# [YOUR TASK]
Reproduce the data from the line containing "Bildergalerie überspringen" through the line containing "提升信心，并通过工作、生活安排与角色交流推动故事向前发", substituting "Lieferwagen" for "Kastenwagen" and changing nothing else. Omit the pictures from your answer.

========

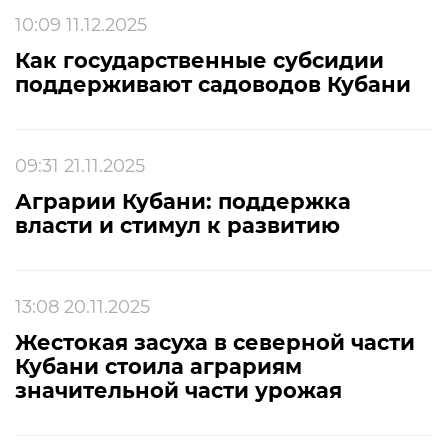
10:09 11.12.2025
Как государственные субсидии
поддерживают садоводов Кубани
09:31 21.11.2025
Аграрии Кубани: поддержка
власти и стимул к развитию
13:08 20.11.2025
Жестокая засуха в северной части
Кубани стоила аграриям
значительной части урожая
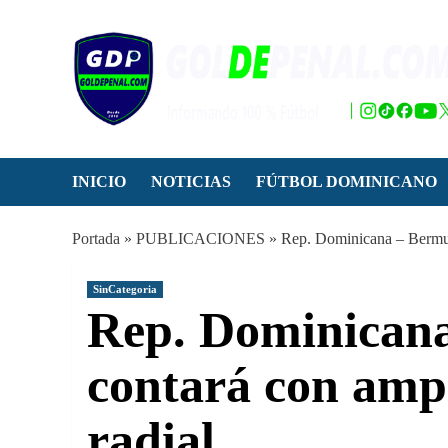
Saltar
al
contenido
INICIO
NOTICIAS
FÚTBOL DOMINICANO
Portada
»
PUBLICACIONES
»
Rep. Dominicana – Bermud
SinCategoria
Rep. Dominican
contará con amp
radial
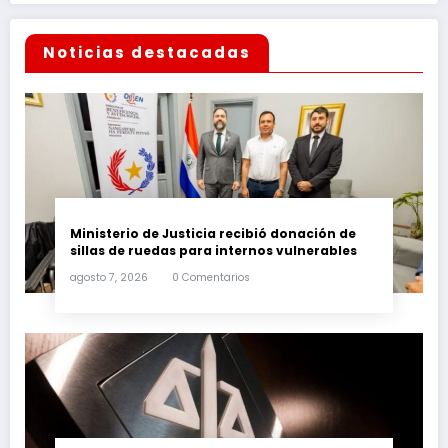
Noticias destacadas
Ministerio de Justicia recibió donación de
sillas de ruedas para internos vulnerables
agosto 7, 2026
0 Comentarios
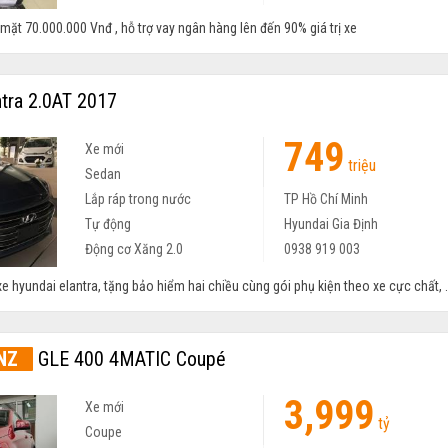
ặt 70.000.000 Vnđ , hỗ trợ vay ngân hàng lên đến 90% giá trị xe
tra 2.0AT 2017
749
Xe mới
triệu
Sedan
Lắp ráp trong nước
TP Hồ Chí Minh
Tự động
Hyundai Gia Định
Động cơ Xăng 2.0
0938 919 003
e hyundai elantra, tặng bảo hiểm hai chiều cùng gói phụ kiện theo xe cực chất, .
NZ
GLE 400 4MATIC Coupé
3,999
Xe mới
tỷ
Coupe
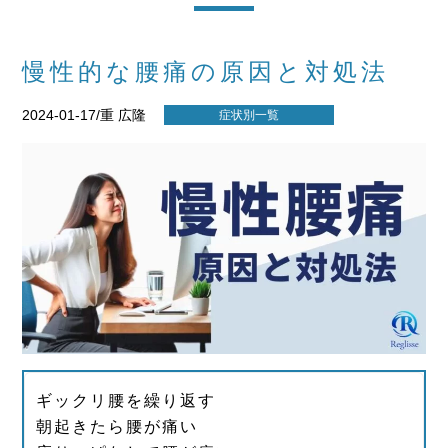
慢性的な腰痛の原因と対処法
2024-01-17/重 広隆
症状別一覧
ギックリ腰を繰り返す
朝起きたら腰が痛い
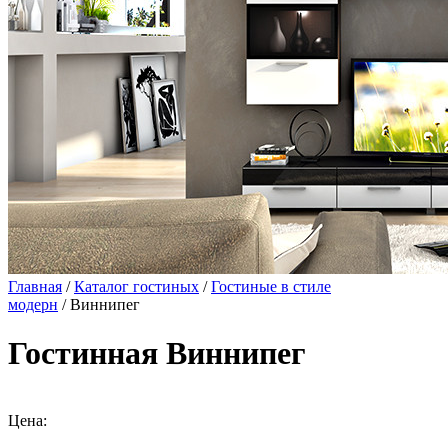
Главная
/
Каталог гостиных
/
Гостиные в стиле
модерн
/ Виннипег
Гостинная Виннипег
Цена:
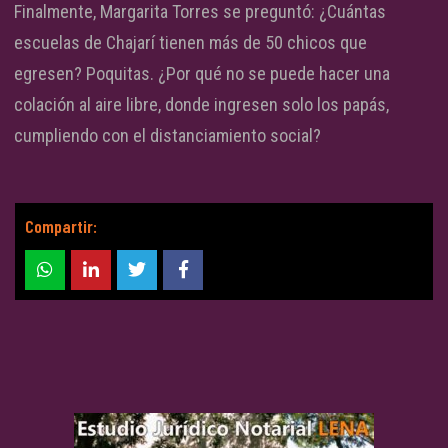
Finalmente, Margarita Torres se preguntó: ¿Cuántas
escuelas de Chajarí tienen más de 50 chicos que
egresen? Poquitas. ¿Por qué no se puede hacer una
colación al aire libre, donde ingresen solo los papás,
cumpliendo con el distanciamiento social?
Compartir:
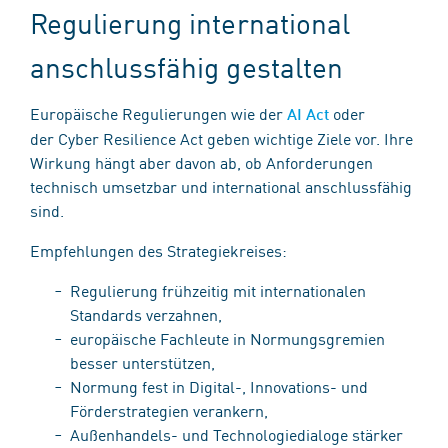
Regulierung international
anschlussfähig gestalten
Europäische Regulierungen wie der
oder
AI Act
der Cyber Resilience Act geben wichtige Ziele vor. Ihre
Wirkung hängt aber davon ab, ob Anforderungen
technisch umsetzbar und international anschlussfähig
sind.
Empfehlungen des Strategiekreises:
Regulierung frühzeitig mit internationalen
Standards verzahnen,
europäische Fachleute in Normungsgremien
besser unterstützen,
Normung fest in Digital-, Innovations- und
Förderstrategien verankern,
Außenhandels- und Technologiedialoge stärker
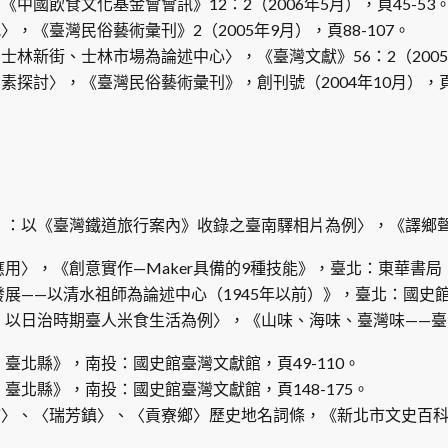
國飲食文化基金會會訊》12：2（2006年5月），頁45-53
《臺灣民俗藝術彙刊》2（2005年9月），頁88-107。
新街、士林市場為論述中心〉，《臺灣文獻》56：2（2005年
討〉，《臺灣民俗藝術彙刊》，創刊號（2004年10月），頁10
碼」：以《臺灣鐵道旅行案內》收錄之臺南驛相片為例〉，《譯鄉
用〉，《創意實作—Maker具備的9種技能》，臺北：東華書局，頁
發展——以清水祖師為論述中心（1945年以前）》，臺北：國史
容：以日治時期臺人米食生活為例〉，《山味、海味、臺灣味——
臺北縣》，南投：國史館臺灣文獻館，頁49-110。
臺北縣》，南投：國史館臺灣文獻館，頁148-175。
市〉、〈瑞芳鎮〉、〈貢寮鄉〉歷史地名詞條，《新北市文史百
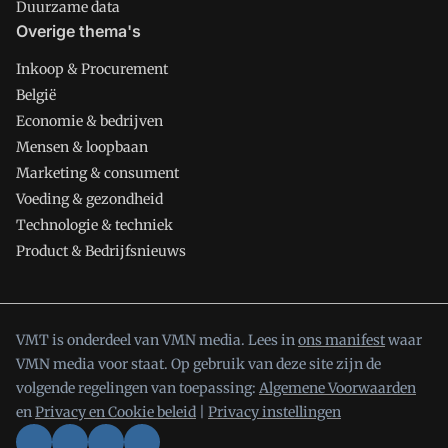
Duurzame data
Overige thema's
Inkoop & Procurement
België
Economie & bedrijven
Mensen & loopbaan
Marketing & consument
Voeding & gezondheid
Technologie & techniek
Product & Bedrijfsnieuws
VMT is onderdeel van VMN media. Lees in
ons manifest
waar
VMN media voor staat. Op gebruik van deze site zijn de
volgende regelingen van toepassing:
Algemene Voorwaarden
en
Privacy en Cookie beleid
|
Privacy instellingen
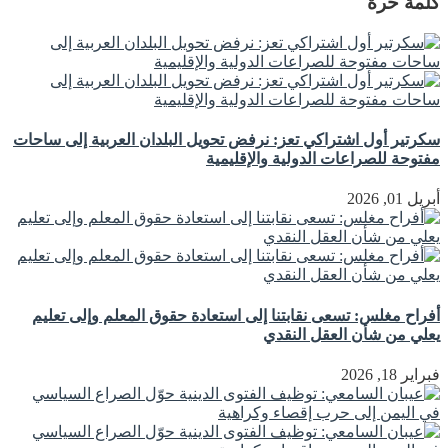
كلمة حرة
سكرتير أول اشتراكي تعز: نرفض تحويل البلدان العربية إلى ساحات
مفتوحة للصراعات الدولية والإقليمية
أبريل 01, 2026
أفراح مغلس: تسعى نقابتنا إلى استعادة حقوق المعلم وإلى تعليم
يعلي من شأن العقل النقدي
فبراير 18, 2026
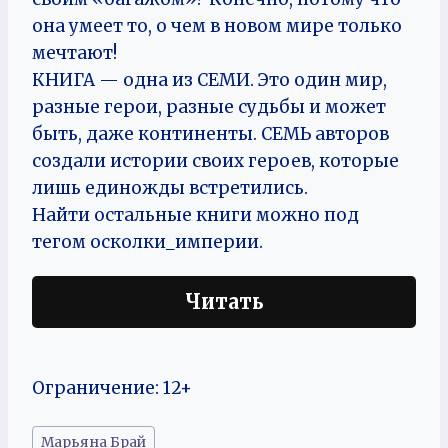
она умеет то, о чем в новом мире только
мечтают!
КНИГА — одна из СЕМИ. Это один мир,
разные герои, разные судьбы и может
быть, даже континенты. СЕМЬ авторов
создали истории своих героев, которые
лишь единожды встретились.
Найти остальные книги можно под
тегом осколки_империи.
Читать
Ограничение: 12+
Метки
Марьяна Брай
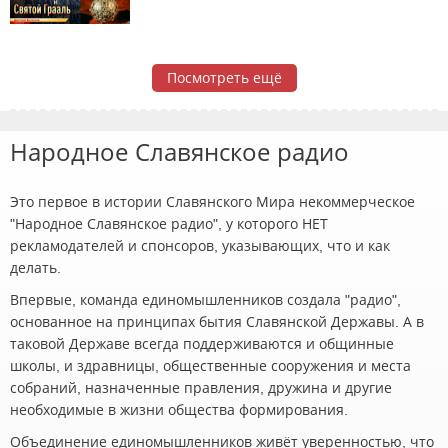
Посмотреть ещё
Народное Славянское радио
Это первое в истории Славянского Мира некоммерческое
"Народное Славянское радио", у которого НЕТ
рекламодателей и спонсоров, указывающих, что и как
делать.
Впервые, команда единомышленников создала "радио",
основанное на принципах бытия Славянской Державы. А в
таковой Державе всегда поддерживаются и общинные
школы, и здравницы, общественные сооружения и места
собраний, назначенные правления, дружина и другие
необходимые в жизни общества формирования.
Объединение единомышленников живёт уверенностью, что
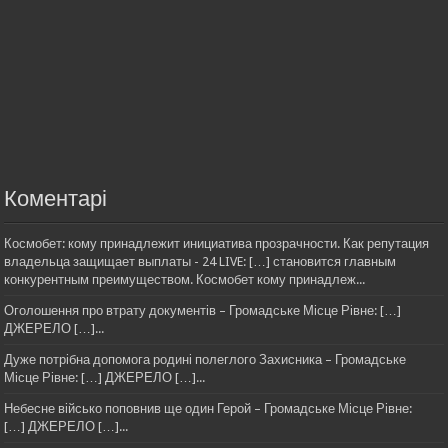
Коментарі
Космобет: кому принадлежит инициатива прозрачности. Как репутация
владельца защищает выплаты - 24 LIVE: […] становится главным
конкурентным преимуществом. Космобет кому принадлеж...
Оголошення про втрату документів – Громадське Місце Рівне: […]
ДЖЕРЕЛО […]...
Дуже потрібна допомога родині полеглого Захисника – Громадське
Місце Рівне: […] ДЖЕРЕЛО […]...
Небесне військо поповнив ще один Герой – Громадське Місце Рівне:
[…] ДЖЕРЕЛО […]...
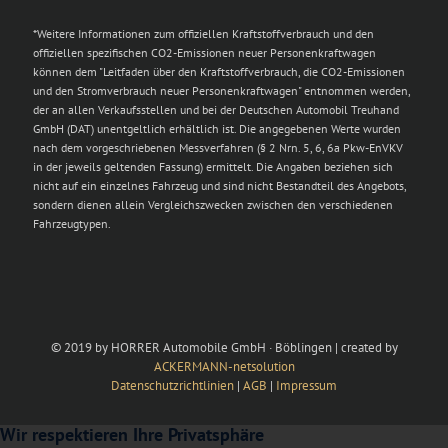
*Weitere Informationen zum offiziellen Kraftstoffverbrauch und den
offiziellen spezifischen CO2-Emissionen neuer Personenkraftwagen
können dem "Leitfaden über den Kraftstoffverbrauch, die CO2-Emissionen
und den Stromverbrauch neuer Personenkraftwagen" entnommen werden,
der an allen Verkaufsstellen und bei der Deutschen Automobil Treuhand
GmbH (DAT) unentgeltlich erhältlich ist. Die angegebenen Werte wurden
nach dem vorgeschriebenen Messverfahren (§ 2 Nrn. 5, 6, 6a Pkw-EnVKV
in der jeweils geltenden Fassung) ermittelt. Die Angaben beziehen sich
nicht auf ein einzelnes Fahrzeug und sind nicht Bestandteil des Angebots,
sondern dienen allein Vergleichszwecken zwischen den verschiedenen
Fahrzeugtypen.
© 2019 by HORRER Automobile GmbH · Böblingen | created by
ACKERMANN-netsolution
Datenschutzrichtlinien
|
AGB
|
Impressum
Wir respektieren Ihre Privatsphäre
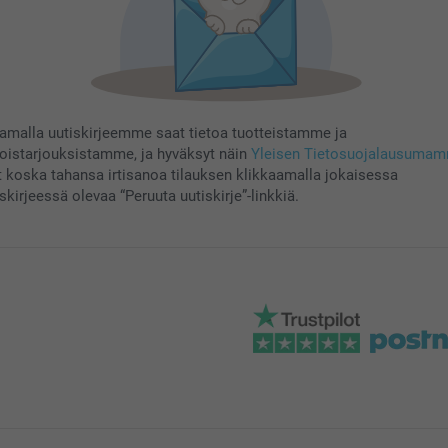
aamalla uutiskirjeemme saat tietoa tuotteistamme ja
koistarjouksistamme, ja hyväksyt näin
Yleisen Tietosuojalausuma
t koska tahansa irtisanoa tilauksen klikkaamalla jokaisessa
skirjeessä olevaa “Peruuta uutiskirje”-linkkiä.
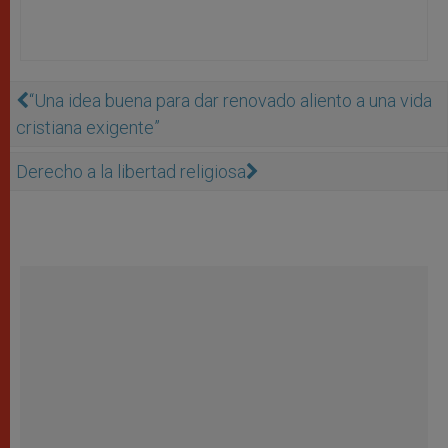
“Una idea buena para dar renovado aliento a una vida
cristiana exigente”
Derecho a la libertad religiosa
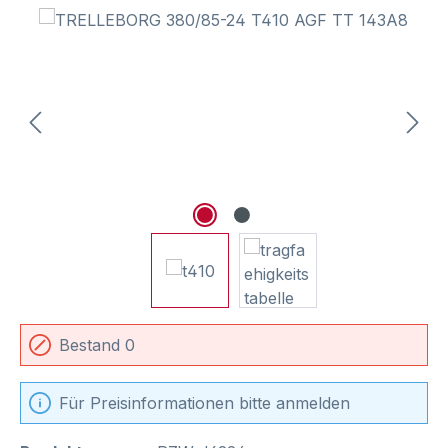
Bildergalerie überspringen
Bestand 0
Für Preisinformationen bitte anmelden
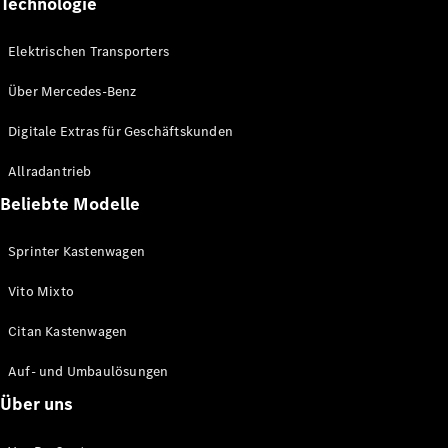
Technologie
eVito
Elektrisch
Kastenwagen
Elektrischen Transporters
eVito
Elektrisch
Tourer
Über Mercedes-Benz
Konfigurator
Digitale Extras für Geschäftskunden
Mercedes-
Allradantrieb
Benz Store
eCitan
Beliebte Modelle
Sprinter Kastenwagen
Vito Mixto
Citan Kastenwagen
eCitan
Elektrisch
Kastenwagen
Auf- und Umbaulösungen
Über uns
Konfigurator
Mercedes-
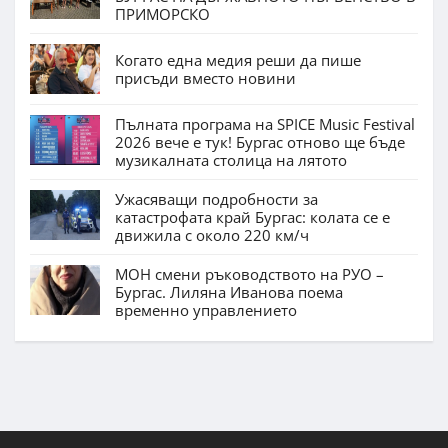
ПРИМОРСКО
Когато една медия реши да пише
присъди вместо новини
Пълната програма на SPICE Music Festival
2026 вече е тук! Бургас отново ще бъде
музикалната столица на лятото
Ужасяващи подробности за
катастрофата край Бургас: колата се е
движила с около 220 км/ч
МОН смени ръководството на РУО –
Бургас. Лиляна Иванова поема
временно управлението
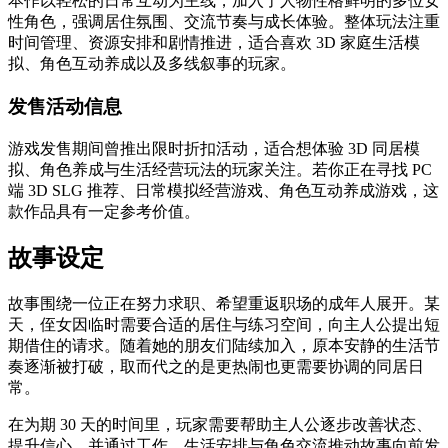
本作以轻松的日常互动为主线，加入了人物性格鲜明的多位女
性角色，强调居住氛围、交流节奏与成长体验。整体玩法注重
时间管理、资源安排和剧情推进，适合喜欢 3D 家庭生活模
拟、角色互动养成以及多线叙事的玩家。
发售活动信息
游戏发售期间曾推出限时折扣活动，适合想体验 3D 同居模
拟、角色养成与生活经营玩法的玩家关注。若你正在寻找 PC
端 3D SLG 推荐、日常模拟经营游戏、角色互动养成游戏，这
款作品具有一定参考价值。
故事设定
故事围绕一位正在努力求职、希望重返职场的成年人展开。某
天，侄女因临时需要合适的居住与练习空间，向主人公提出短
期借住的请求。随着她的朋友们陆续加入，原本安静的生活节
奏逐渐被打破，取而代之的是更热闹也更需要协调的同居日
常。
在为期 30 天的时间里，玩家需要帮助主人公逐步改善状态、
提升信心，并通过工作、生活安排与角色交流推动故事向前发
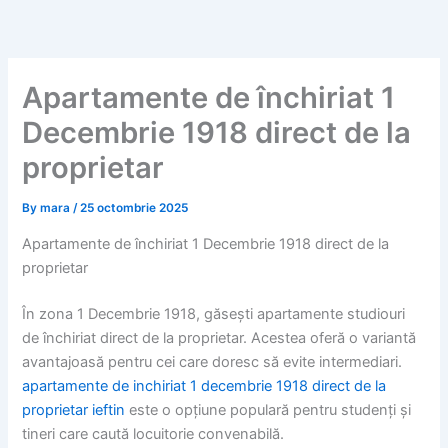
Skip
to
content
Apartamente de închiriat 1
Decembrie 1918 direct de la
proprietar
By
mara
/
25 octombrie 2025
Apartamente de închiriat 1 Decembrie 1918 direct de la
proprietar
În zona 1 Decembrie 1918, găsești apartamente studiouri
de închiriat direct de la proprietar. Acestea oferă o variantă
avantajoasă pentru cei care doresc să evite intermediari.
apartamente de inchiriat 1 decembrie 1918 direct de la
proprietar ieftin
este o opțiune populară pentru studenți și
tineri care caută locuitorie convenabilă.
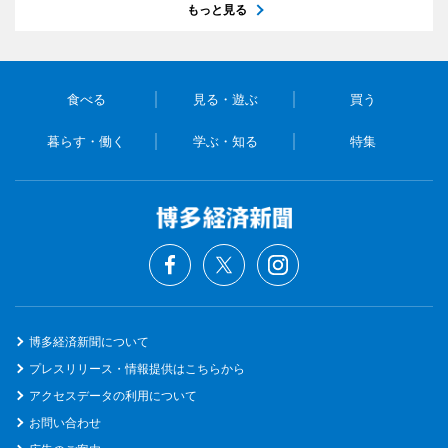
もっと見る
食べる
見る・遊ぶ
買う
暮らす・働く
学ぶ・知る
特集
博多経済新聞について
プレスリリース・情報提供はこちらから
アクセスデータの利用について
お問い合わせ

========

# [RESPONSE AREA]
Bildergalerie überspringen
Bestand 0
Für Preisinformationen bitte anmelden
Technologie
eVito
Elektrisch
Lieferwagen
Elektrischen Transporters
eVito
Elektrisch
Tourer
Über Mercedes-Benz
Konfigurator
Digitale Extras für Geschäftskunden
Mercedes-
Allradantrieb
Benz Store
eCitan
Beliebte Modelle
Sprinter Lieferwagen
Vito Mixto
Citan Lieferwagen
eCitan
Elektrisch
Lieferwagen
Auf- und Umbaulösungen
Über uns
Konfigurator
Mercedes-
ПРИМОРСКО
Когато една медия реши да пише
присъди вместо новини
Пълната програма на SPICE Music Festival
2026 вече е тук! Бургас отново ще бъде
музикалната столица на лятото
Ужасяващи подробности за
катастрофата край Бургас: колата се е
движила с около 220 км/ч
МОН смени ръководството на РУО –
Бургас. Лиляна Иванова поема
временно управлението
本作以轻松的日常互动为主线，加入了人物性格鲜明的多位女
性角色，强调居住氛围、交流节奏与成长体验。整体玩法注重
时间管理、资源安排和剧情推进，适合喜欢 3D 家庭生活模
拟、角色互动养成以及多线叙事的玩家。
发售活动信息
游戏发售期间曾推出限时折扣活动，适合想体验 3D 同居模
拟、角色养成与生活经营玩法的玩家关注。若你正在寻找 PC
端 3D SLG 推荐、日常模拟经营游戏、角色互动养成游戏，这
款作品具有一定参考价值。
故事设定
故事围绕一位正在努力求职、希望重返职场的成年人展开。某
天，侄女因临时需要合适的居住与练习空间，向主人公提出短
期借住的请求。随着她的朋友们陆续加入，原本安静的生活节
奏逐渐被打破，取而代之的是更热闹也更需要协调的同居日
常。
在为期 30 天的时间里，玩家需要帮助主人公逐步改善状态、
提升信心，并通过工作、生活安排与角色交流推动故事向前发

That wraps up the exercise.